We are lucky to live near Dunham Massey with its acres of ancient parkland where a herd of speckled fallow deer graze and roam, always amazing to see but on this occasion, a busy post-Christmas day, we headed to the gardens to see what the promise of being hailed one of the top winter gardens was all about.
Through iron gates where we were welcomed with a map, an activity sheet and a place to park shiny new bikes and scooters, we followed the meandering path around the once pony paddock. No longer churned over by hooves, the ground here is now shaped by beds of winter flowering shrubs and bulbs merrily forcing their way through, happy with the mildness of the days.
Spicy yellow witch hazel like fireworks on the end of branches are pleasant stopping points on the walkways to breathe in fragrance and pinkish blossom is illuminated overhead against the blue sky - how novel to have a cloudless one at the moment. From striking white birch trees above a carpet of primroses and cyclamen, to the 18th century orangery for a warm bench to look at succulents and vines. A winter's walk full of ideas to bring colour and life to your own back garden or to enjoy the beauty and peace.
A red robin in the undergrowth appeared, one to tick on the worksheet list, followed by the question: what was a robin a nickname for in Victorian times.....? (do you know?)
Learning plenty of new facts as we ambled along and finding surprise glimpses that opened up to views of the Georgian house that is closed until February getting ready for its next exhibition -
It is going to be interesting to revisit the garden as winter turns into spring and see those thousands of early bulbs flowering - the snowdrops, daffodils and irises.

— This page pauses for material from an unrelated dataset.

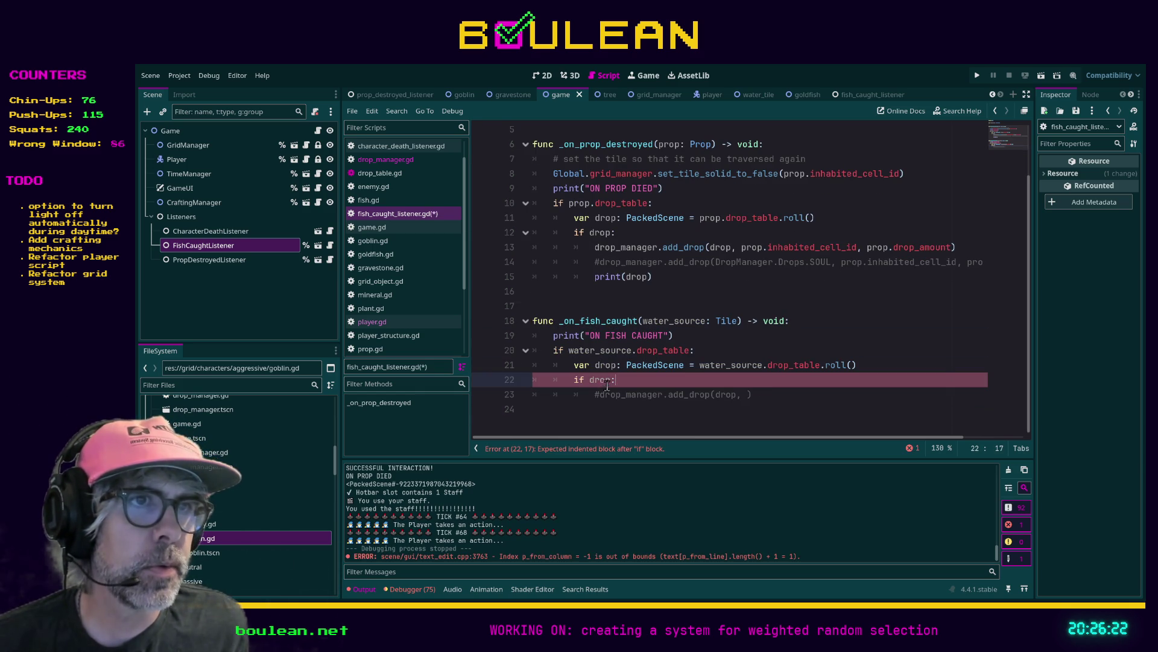
pyautogui.press('Delete')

If we have a heavy frost or a dusting of snow, I will be back sooner to take some photographs in true winter glory - if only all this rain would stop!
The polarded trees and the dried hydrangea flowers make striking textural displays, along with red dogwood (Cornus) whipping its deep crimson stems en masse. The winter garden is not boring or uneventful or just bare soil and muddy wellies, it's an extravaganza of structure and captured winter light and a chance to see the foundations before the garden is knitted together come summer.